Post by : Saif Nasser
India’s government bond market is ending 2025 with mixed signals, even after the Reserve Bank of India (RBI) carried out its biggest-ever intervention to support the system. While record liquidity support and deep interest rate cuts helped prevent a sharp rise in bond yields, concerns about heavy borrowing and weak demand continue to limit gains as the country moves toward 2026.
During 2025, the RBI injected a massive 11.7 trillion rupees into the financial system. This included large bond purchases, foreign exchange swaps, and a cut in the cash reserve ratio for banks. Along with this, the central bank reduced interest rates by a total of 125 basis points, the sharpest easing seen since 2019. These steps were aimed at keeping borrowing costs low and supporting economic growth.
As a result, India’s benchmark 10-year government bond yield fell for the third year in a row. It ended 2025 at around 6.59%, down 17 basis points from the start of the year. On paper, this looks positive. However, the fall was much smaller than many expected, given the scale of RBI support.
The bond market’s performance reflected two very different halves of the year. In the first half, yields dropped sharply as investors reacted to rate cuts and strong liquidity support. But in the second half, yields climbed back as worries grew over the supply of new bonds from both the central and state governments. This steady flow of debt made investors cautious.

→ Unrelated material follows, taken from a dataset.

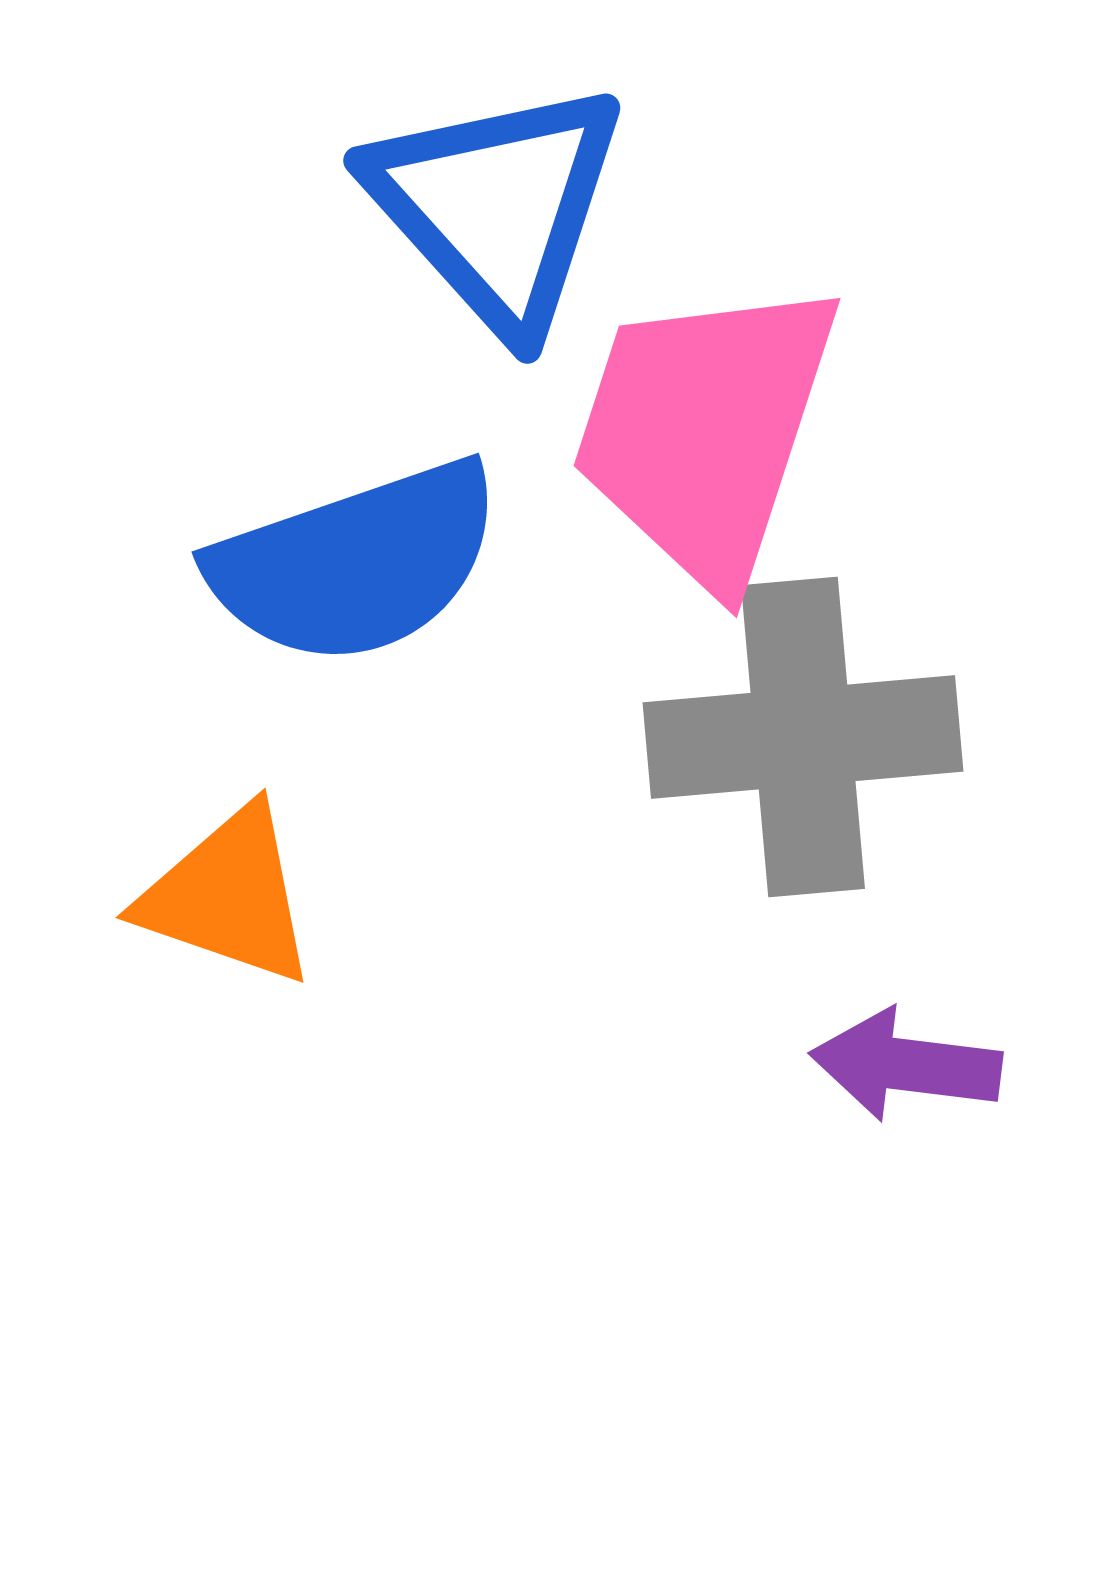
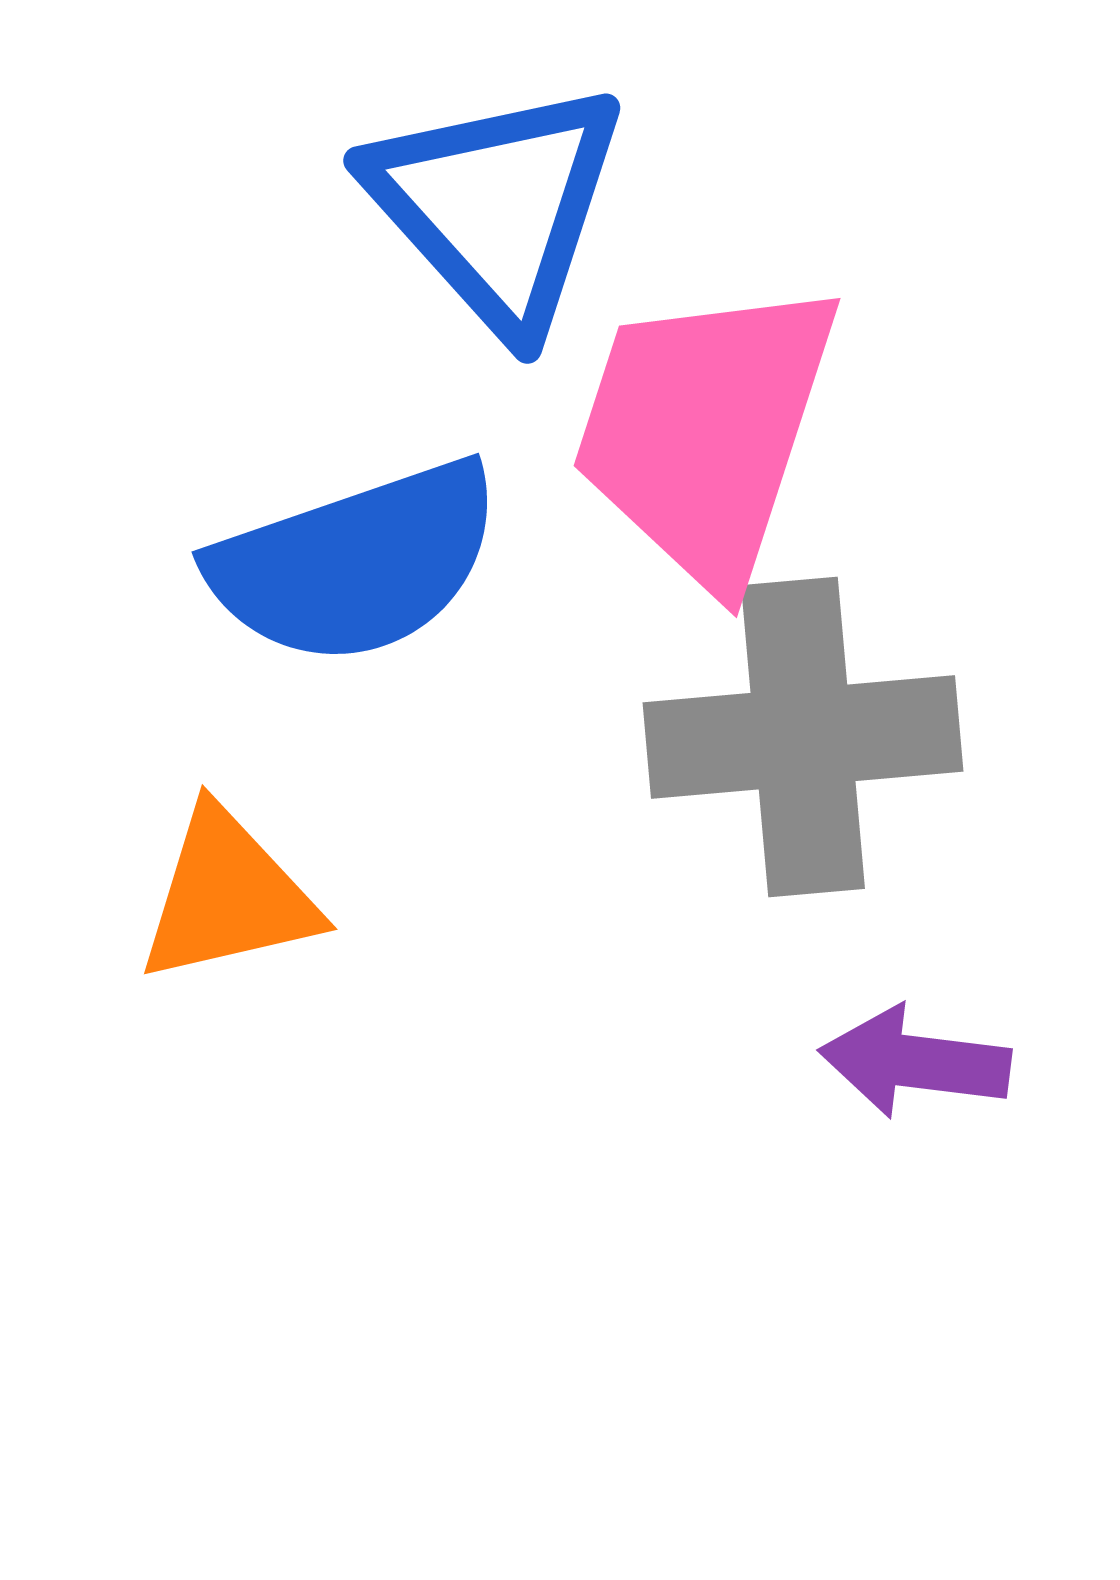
orange triangle: rotated 32 degrees counterclockwise
purple arrow: moved 9 px right, 3 px up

Demand from key investors also weakened. Insurance companies saw lower inflows, pension funds shifted more money into equity markets, and banks did not fully rebuild their bond holdings after selling them to the RBI. This created a gap between supply and demand, putting pressure on bond prices.
Another challenge came from the currency market. The Indian rupee fell nearly 5% in 2025, its worst performance in three years. Heavy foreign investor outflows and the lack of a trade deal with the United States added to the pressure. A weaker rupee made the RBI more careful, as it had to balance bond support with currency stability.
Looking ahead to 2026, experts expect bond yields to remain within a narrow range. Inflation is under control, so the RBI is likely to keep interest rates steady for a long period. However, future moves will depend heavily on the Union Budget and borrowing plans, as well as how the RBI manages liquidity and the rupee.
In short, the RBI’s record actions in 2025 helped prevent serious stress in the bond market but did not deliver a strong rally. As India enters 2026, government bonds are likely to stay stable but cautious, shaped by borrowing needs, investor demand, and central bank policy choices.